- REQUIRED TASKS
1. Decide whether each statement agrees with the article on grieving during the pandemic. Give yes or no, followed by the deciding words from the article.
(a) Karen Blanks and her husband were able to visit Scott Blanks in the hospital.
(b) Scott Blanks was cremated.
(c) Dale Larson teaches at Santa Clara University.
2. Answer these questions from the article on grieving during the pandemic:
(a) How long ago did Karen Blanks' brother-in-law die?
(b) Until when are Karen Blanks and her husband holding off on a memorial service?
(c) What field does Dale Larson teach?
3. Resume the article on grieving during the pandemic, starting after its last sentence.

- SUPPLIED TEXT
Bettina Boxall, Los Angeles Times on

Published in Parenting News

LOS ANGELES -- It's been seven weeks since Karen Blanks' brother-in-law died from COVID-19, but his death still doesn't seem real to her.

She and her husband couldn't visit Scott Blanks in the hospital. They couldn't view his body at the mortuary before he was cremated. They're not holding a memorial service until large gatherings are permitted.

"Everything just feels fake -- like I'm in this big, clouded fog, and someone is telling me, 'Your brother-in-law died,'" she said. "It doesn't feel real because everything has been so different."

The cruel toll of the COVID-19 pandemic reaches beyond its victims to hundreds of thousands of family members and friends who have been robbed of communal support and time-honored rituals to help them cope with the loss of loved ones.

Long after a vaccine has halted the spread of the novel coronavirus, many of the bereaved will struggle with feelings of guilt and prolonged grief over all that they couldn't do and say in the final days and hours of a relative's life.

Sweeping virus-related restrictions -- on bedside visits, funerals, church gatherings, support-group meetings, air travel and even consoling hugs from caregivers -- are affecting not just COVID-19 victims and their survivors but "the way everyone is dying right now and how everyone is grieving," said Dale Larson, a professor of counseling psychology at Santa Clara University.

Collected data:

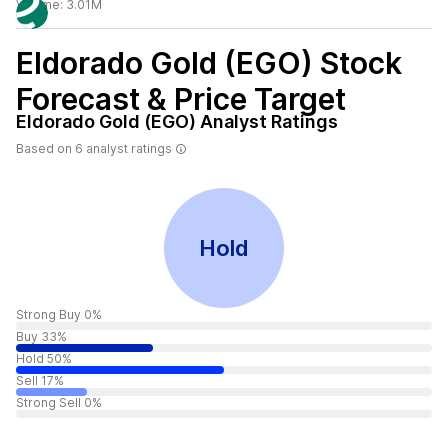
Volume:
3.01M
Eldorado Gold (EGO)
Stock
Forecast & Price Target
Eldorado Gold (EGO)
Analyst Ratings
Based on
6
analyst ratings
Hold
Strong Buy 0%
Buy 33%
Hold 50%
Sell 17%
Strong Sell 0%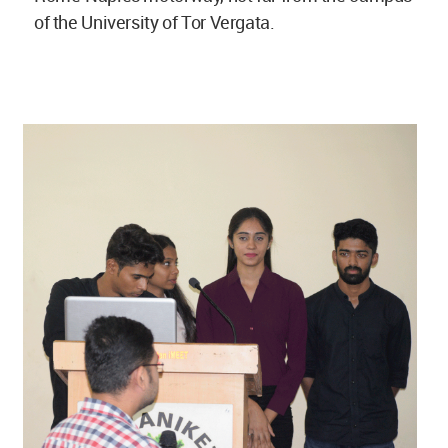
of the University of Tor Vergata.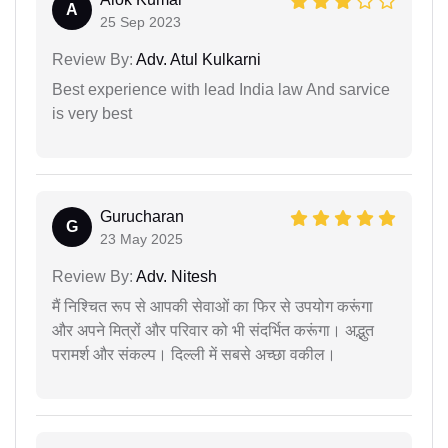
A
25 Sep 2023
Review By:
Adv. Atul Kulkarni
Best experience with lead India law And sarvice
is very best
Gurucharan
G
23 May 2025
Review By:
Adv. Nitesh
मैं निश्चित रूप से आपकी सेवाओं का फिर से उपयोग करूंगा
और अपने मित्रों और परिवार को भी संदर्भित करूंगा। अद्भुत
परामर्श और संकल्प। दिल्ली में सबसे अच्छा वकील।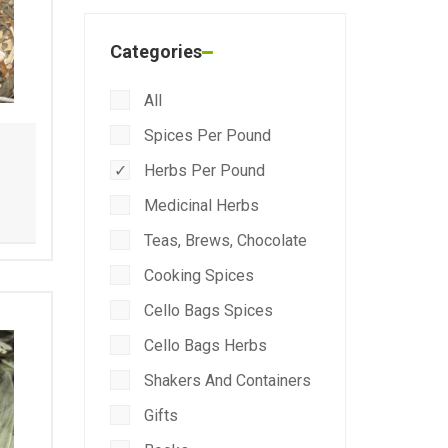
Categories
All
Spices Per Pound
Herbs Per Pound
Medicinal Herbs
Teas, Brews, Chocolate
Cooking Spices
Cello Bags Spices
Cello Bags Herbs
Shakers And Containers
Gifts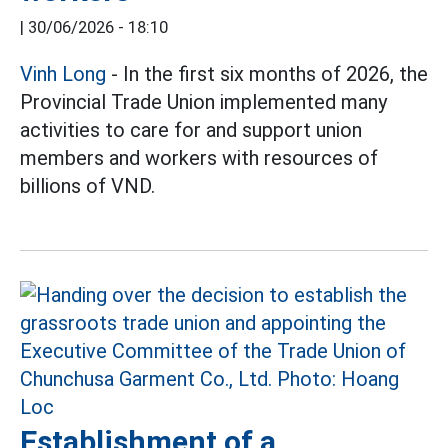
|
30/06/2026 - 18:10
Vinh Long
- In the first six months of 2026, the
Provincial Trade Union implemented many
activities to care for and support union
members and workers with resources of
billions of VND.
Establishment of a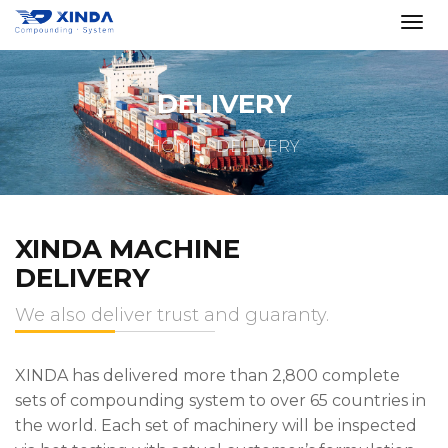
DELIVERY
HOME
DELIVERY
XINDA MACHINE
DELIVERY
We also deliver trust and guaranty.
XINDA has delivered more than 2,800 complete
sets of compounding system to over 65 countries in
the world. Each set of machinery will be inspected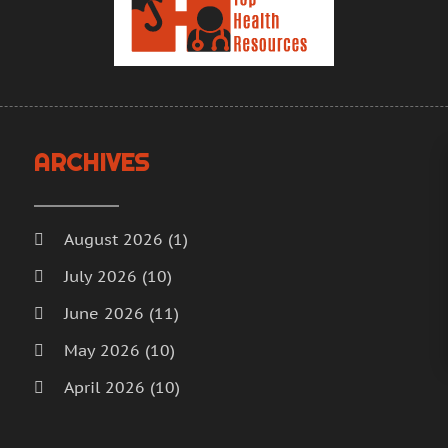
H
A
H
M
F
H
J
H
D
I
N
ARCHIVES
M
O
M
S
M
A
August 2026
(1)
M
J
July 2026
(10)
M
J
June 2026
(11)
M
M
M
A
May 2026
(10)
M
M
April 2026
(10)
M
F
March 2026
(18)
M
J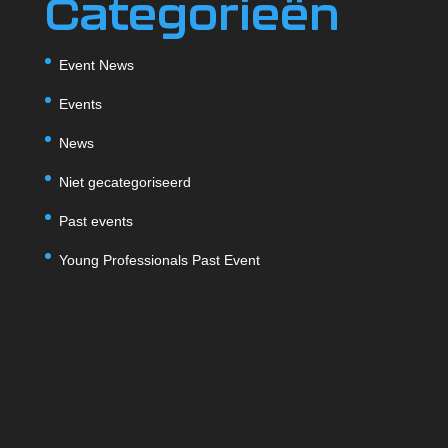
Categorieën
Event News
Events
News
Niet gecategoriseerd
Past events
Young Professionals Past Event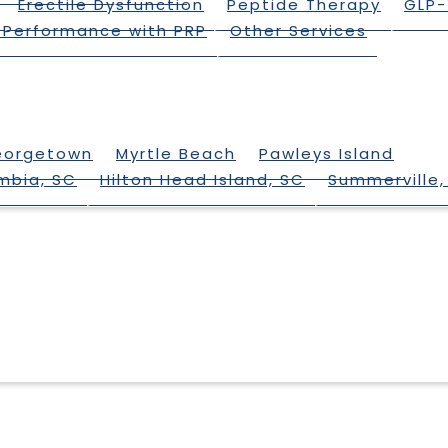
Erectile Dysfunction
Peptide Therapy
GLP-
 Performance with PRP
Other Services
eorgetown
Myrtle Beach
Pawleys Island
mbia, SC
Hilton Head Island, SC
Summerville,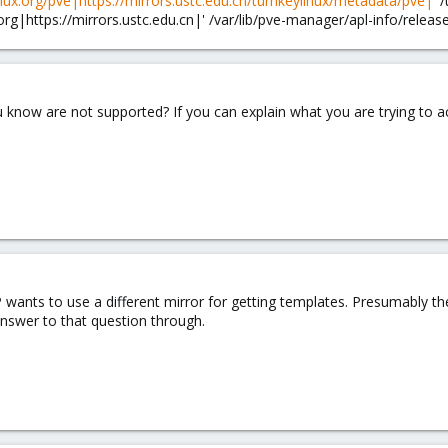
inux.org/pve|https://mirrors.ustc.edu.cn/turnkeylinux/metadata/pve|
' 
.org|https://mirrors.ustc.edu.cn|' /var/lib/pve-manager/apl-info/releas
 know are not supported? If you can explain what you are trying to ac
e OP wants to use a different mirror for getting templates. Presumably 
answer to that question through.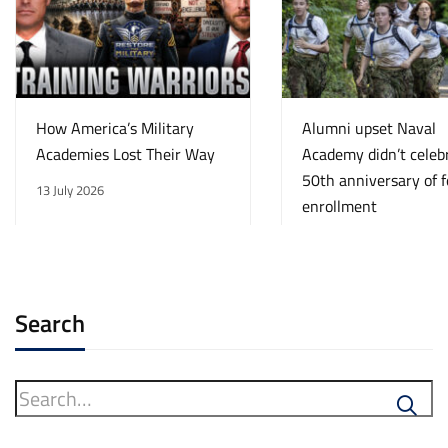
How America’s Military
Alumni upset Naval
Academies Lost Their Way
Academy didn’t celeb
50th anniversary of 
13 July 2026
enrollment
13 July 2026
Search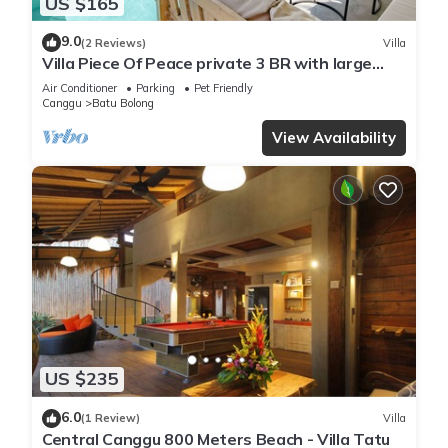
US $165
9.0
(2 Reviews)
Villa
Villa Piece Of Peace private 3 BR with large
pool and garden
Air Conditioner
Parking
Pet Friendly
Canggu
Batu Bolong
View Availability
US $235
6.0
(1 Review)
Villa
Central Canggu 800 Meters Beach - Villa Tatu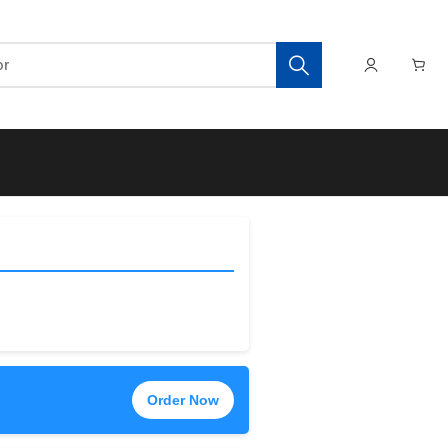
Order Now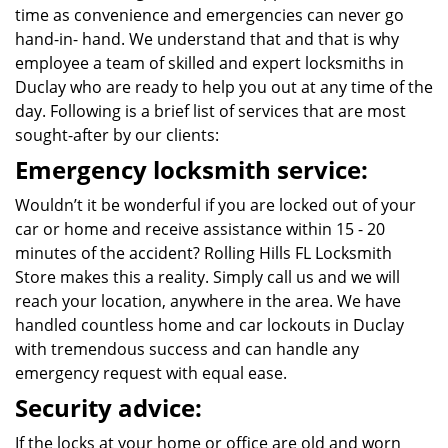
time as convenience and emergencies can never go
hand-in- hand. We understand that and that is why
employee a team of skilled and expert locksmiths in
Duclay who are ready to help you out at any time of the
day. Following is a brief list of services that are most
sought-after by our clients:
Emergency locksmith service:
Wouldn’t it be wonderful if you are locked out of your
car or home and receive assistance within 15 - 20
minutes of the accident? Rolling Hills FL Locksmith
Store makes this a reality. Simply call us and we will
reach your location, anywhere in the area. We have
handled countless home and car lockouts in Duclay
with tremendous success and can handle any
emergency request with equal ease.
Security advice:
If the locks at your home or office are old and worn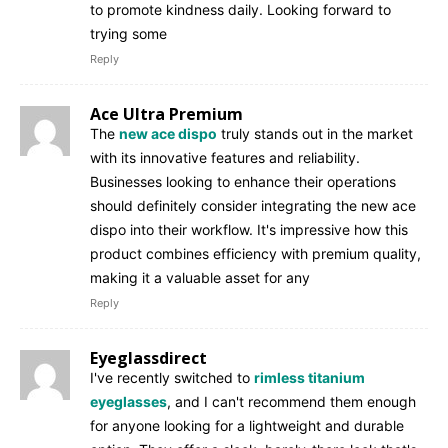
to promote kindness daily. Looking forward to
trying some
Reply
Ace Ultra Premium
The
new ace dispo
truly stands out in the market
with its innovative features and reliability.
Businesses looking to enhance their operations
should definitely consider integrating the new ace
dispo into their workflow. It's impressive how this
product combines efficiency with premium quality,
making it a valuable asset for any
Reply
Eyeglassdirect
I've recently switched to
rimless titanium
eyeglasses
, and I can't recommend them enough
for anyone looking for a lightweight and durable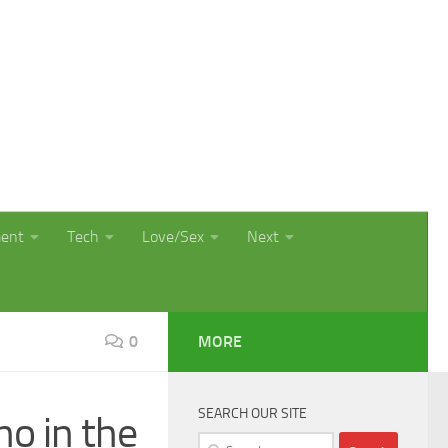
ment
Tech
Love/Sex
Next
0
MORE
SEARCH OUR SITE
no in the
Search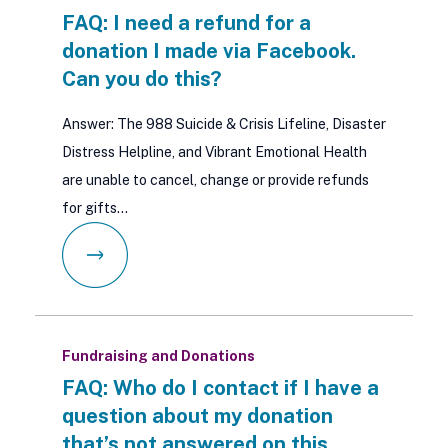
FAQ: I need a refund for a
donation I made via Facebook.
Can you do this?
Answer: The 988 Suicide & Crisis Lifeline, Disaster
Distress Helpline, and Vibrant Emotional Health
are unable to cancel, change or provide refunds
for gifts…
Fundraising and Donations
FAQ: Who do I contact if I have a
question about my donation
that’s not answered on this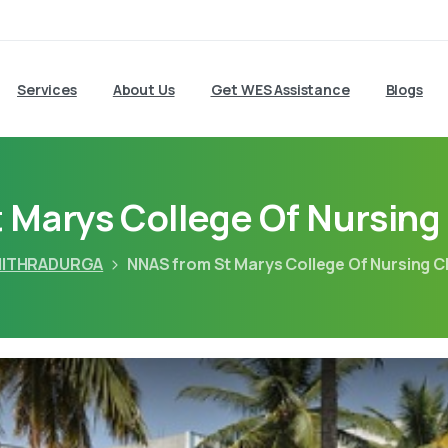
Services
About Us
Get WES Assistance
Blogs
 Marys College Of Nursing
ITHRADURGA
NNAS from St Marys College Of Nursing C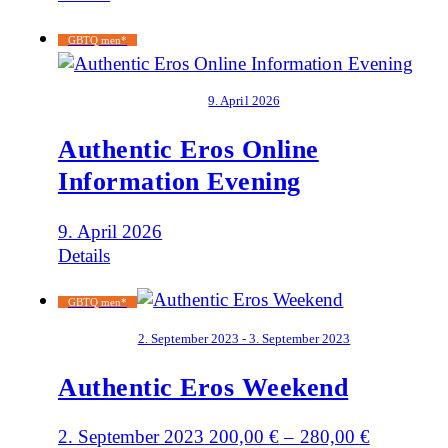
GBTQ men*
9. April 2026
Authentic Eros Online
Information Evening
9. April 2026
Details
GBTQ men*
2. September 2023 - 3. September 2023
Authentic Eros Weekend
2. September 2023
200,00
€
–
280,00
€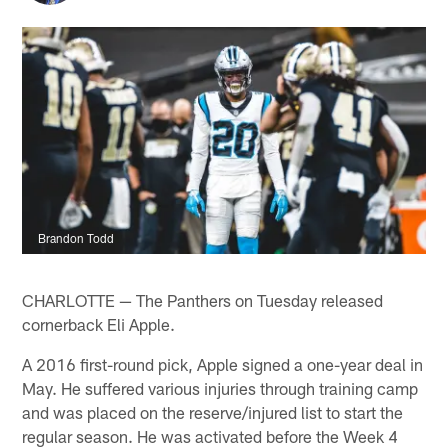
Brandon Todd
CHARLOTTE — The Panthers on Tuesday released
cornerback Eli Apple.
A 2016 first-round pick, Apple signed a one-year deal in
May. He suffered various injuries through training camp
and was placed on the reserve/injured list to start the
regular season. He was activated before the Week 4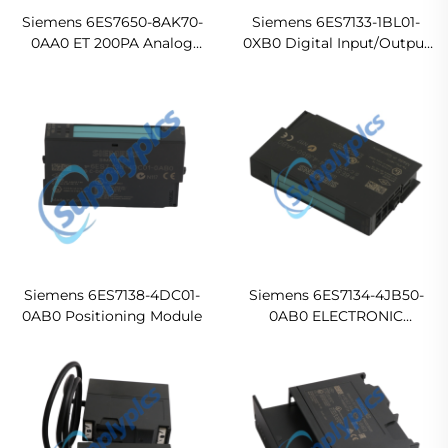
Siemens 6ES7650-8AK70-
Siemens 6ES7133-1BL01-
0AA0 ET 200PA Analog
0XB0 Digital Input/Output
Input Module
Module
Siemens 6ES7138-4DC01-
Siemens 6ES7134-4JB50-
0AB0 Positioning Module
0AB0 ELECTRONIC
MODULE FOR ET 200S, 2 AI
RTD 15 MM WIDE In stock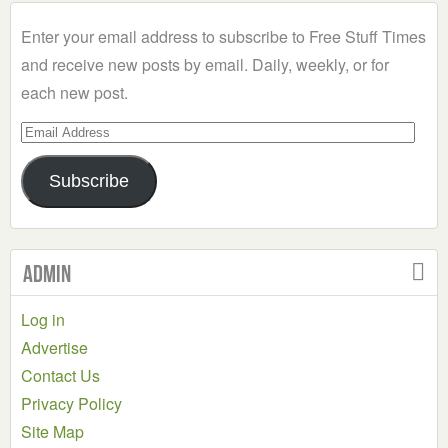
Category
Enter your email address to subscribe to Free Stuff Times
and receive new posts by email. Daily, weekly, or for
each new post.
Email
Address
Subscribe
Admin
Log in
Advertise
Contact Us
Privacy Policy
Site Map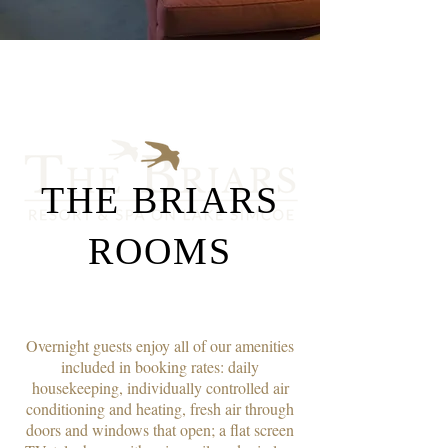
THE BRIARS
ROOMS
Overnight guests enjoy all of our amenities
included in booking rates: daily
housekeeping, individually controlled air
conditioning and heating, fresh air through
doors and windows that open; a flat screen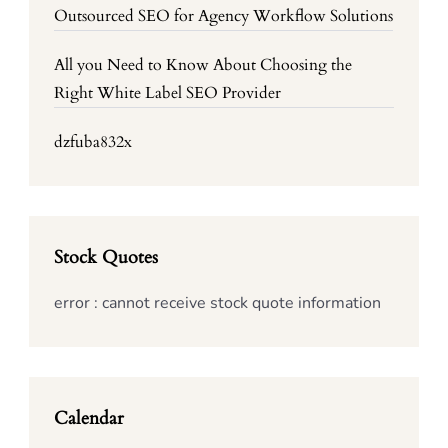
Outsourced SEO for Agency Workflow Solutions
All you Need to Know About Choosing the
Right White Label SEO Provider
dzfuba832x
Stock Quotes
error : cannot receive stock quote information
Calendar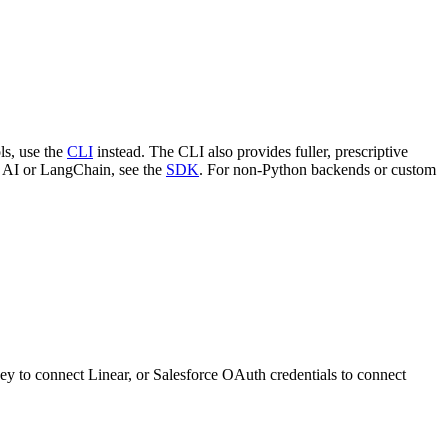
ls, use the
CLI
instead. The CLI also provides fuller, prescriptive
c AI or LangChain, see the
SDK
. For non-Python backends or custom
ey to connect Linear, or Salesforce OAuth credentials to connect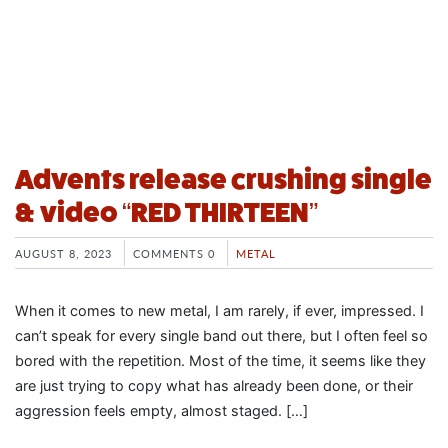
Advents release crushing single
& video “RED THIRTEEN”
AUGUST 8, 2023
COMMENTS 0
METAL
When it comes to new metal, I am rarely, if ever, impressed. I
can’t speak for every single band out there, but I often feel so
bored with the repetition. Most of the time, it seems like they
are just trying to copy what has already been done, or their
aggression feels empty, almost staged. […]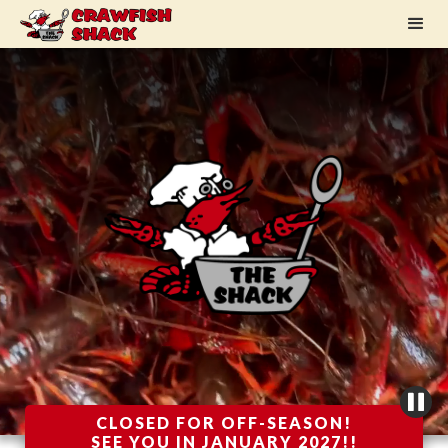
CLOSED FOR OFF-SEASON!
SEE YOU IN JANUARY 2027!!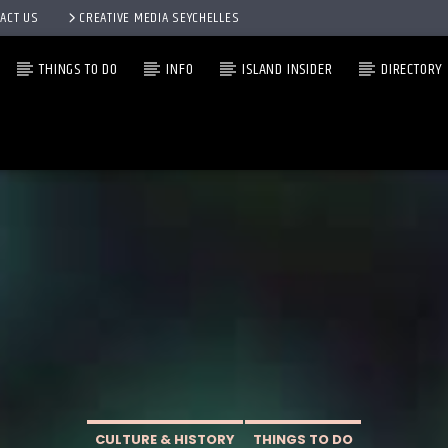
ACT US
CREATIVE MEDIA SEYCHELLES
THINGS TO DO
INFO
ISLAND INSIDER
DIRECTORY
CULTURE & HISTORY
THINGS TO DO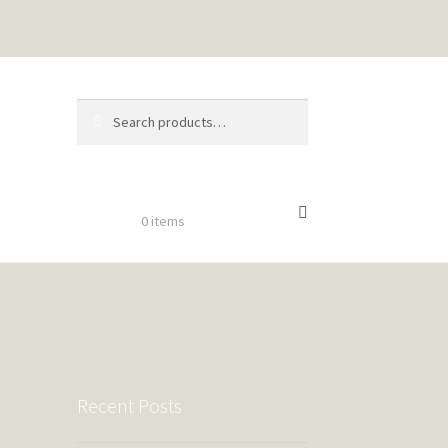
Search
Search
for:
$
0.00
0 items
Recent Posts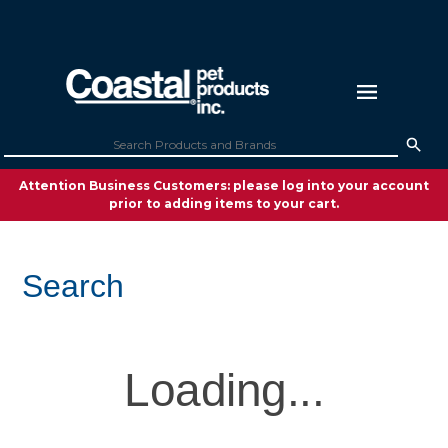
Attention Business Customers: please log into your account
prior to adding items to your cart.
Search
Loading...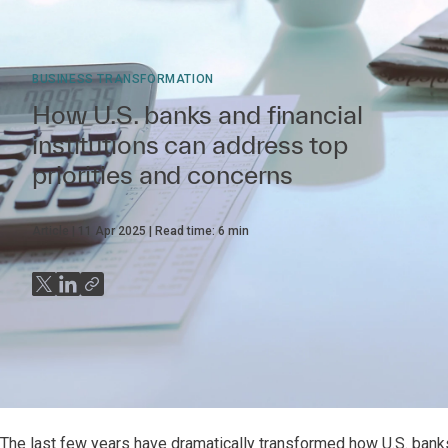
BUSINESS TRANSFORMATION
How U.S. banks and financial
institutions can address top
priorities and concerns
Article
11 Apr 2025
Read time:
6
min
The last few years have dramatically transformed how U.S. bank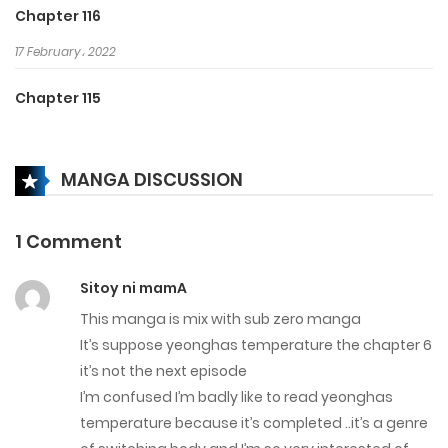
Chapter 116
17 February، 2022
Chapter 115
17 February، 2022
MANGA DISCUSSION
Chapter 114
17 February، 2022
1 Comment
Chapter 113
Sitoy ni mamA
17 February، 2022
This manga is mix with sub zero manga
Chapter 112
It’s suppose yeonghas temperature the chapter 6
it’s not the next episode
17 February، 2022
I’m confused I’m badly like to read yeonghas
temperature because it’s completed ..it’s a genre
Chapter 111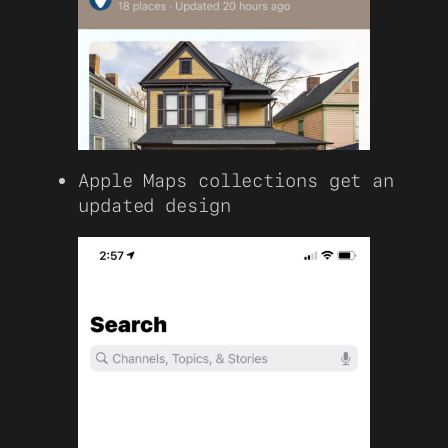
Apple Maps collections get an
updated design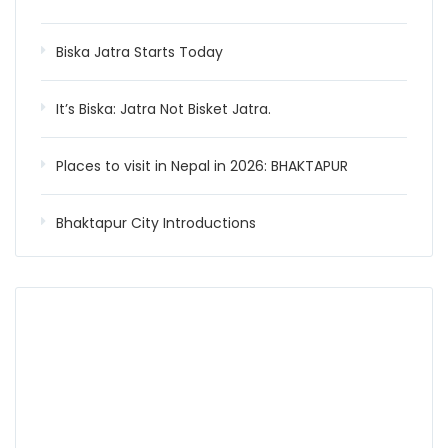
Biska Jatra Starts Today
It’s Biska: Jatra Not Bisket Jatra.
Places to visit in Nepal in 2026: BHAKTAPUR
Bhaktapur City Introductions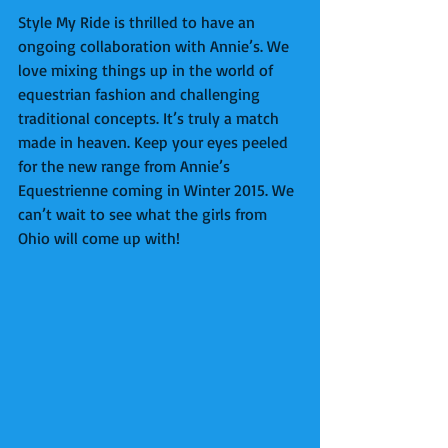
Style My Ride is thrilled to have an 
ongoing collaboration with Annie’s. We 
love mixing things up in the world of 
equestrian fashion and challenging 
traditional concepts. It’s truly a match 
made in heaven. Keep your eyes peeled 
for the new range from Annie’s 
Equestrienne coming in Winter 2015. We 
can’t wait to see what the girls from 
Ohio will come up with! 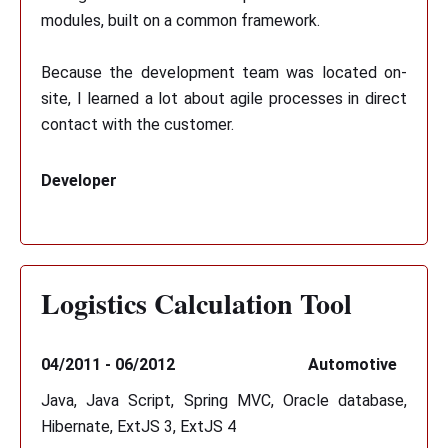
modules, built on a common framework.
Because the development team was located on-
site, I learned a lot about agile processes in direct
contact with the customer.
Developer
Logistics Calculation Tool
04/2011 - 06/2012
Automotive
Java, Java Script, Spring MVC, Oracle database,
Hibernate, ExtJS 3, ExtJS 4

- RESPONSES BY TASK
1.
(a) No: "She and her husband couldn't visit Scott Blanks in the hospital."
(b) Yes: "They couldn't view his body at the mortuary before he was cremated."
(c) Yes: "a professor of counseling psychology at Santa Clara University"

2.
(a) Seven weeks ago.
(b) Until large gatherings are permitted.
(c) Counseling psychology.

3.
 

"You couldn't design a more impactful set of conditions to disrupt the kind of things we like to see happening to support us in times of loss and grief. It's just staggering," he said. "I think the novel coronavirus is creating a novel form of traumatic bereavement for a large number of survivors."

Karen Blanks had known Scott, a 34-year-old dental assistant from Whittier, since he was a freshman in high school and she started dating his older brother Quentin.

"He was my Scottie. I loved him," she said. "Not being able to be by his side -- for me, it's almost traumatizing.... Even after he passed, I wanted to go to the mortuary to see him, thinking that would be OK, and I couldn't even do that."

The social distancing, shelter-in-place rules and limits on hospital visitation that are hallmarks of the global pandemic have deprived people of the most fundamental deathbed connections.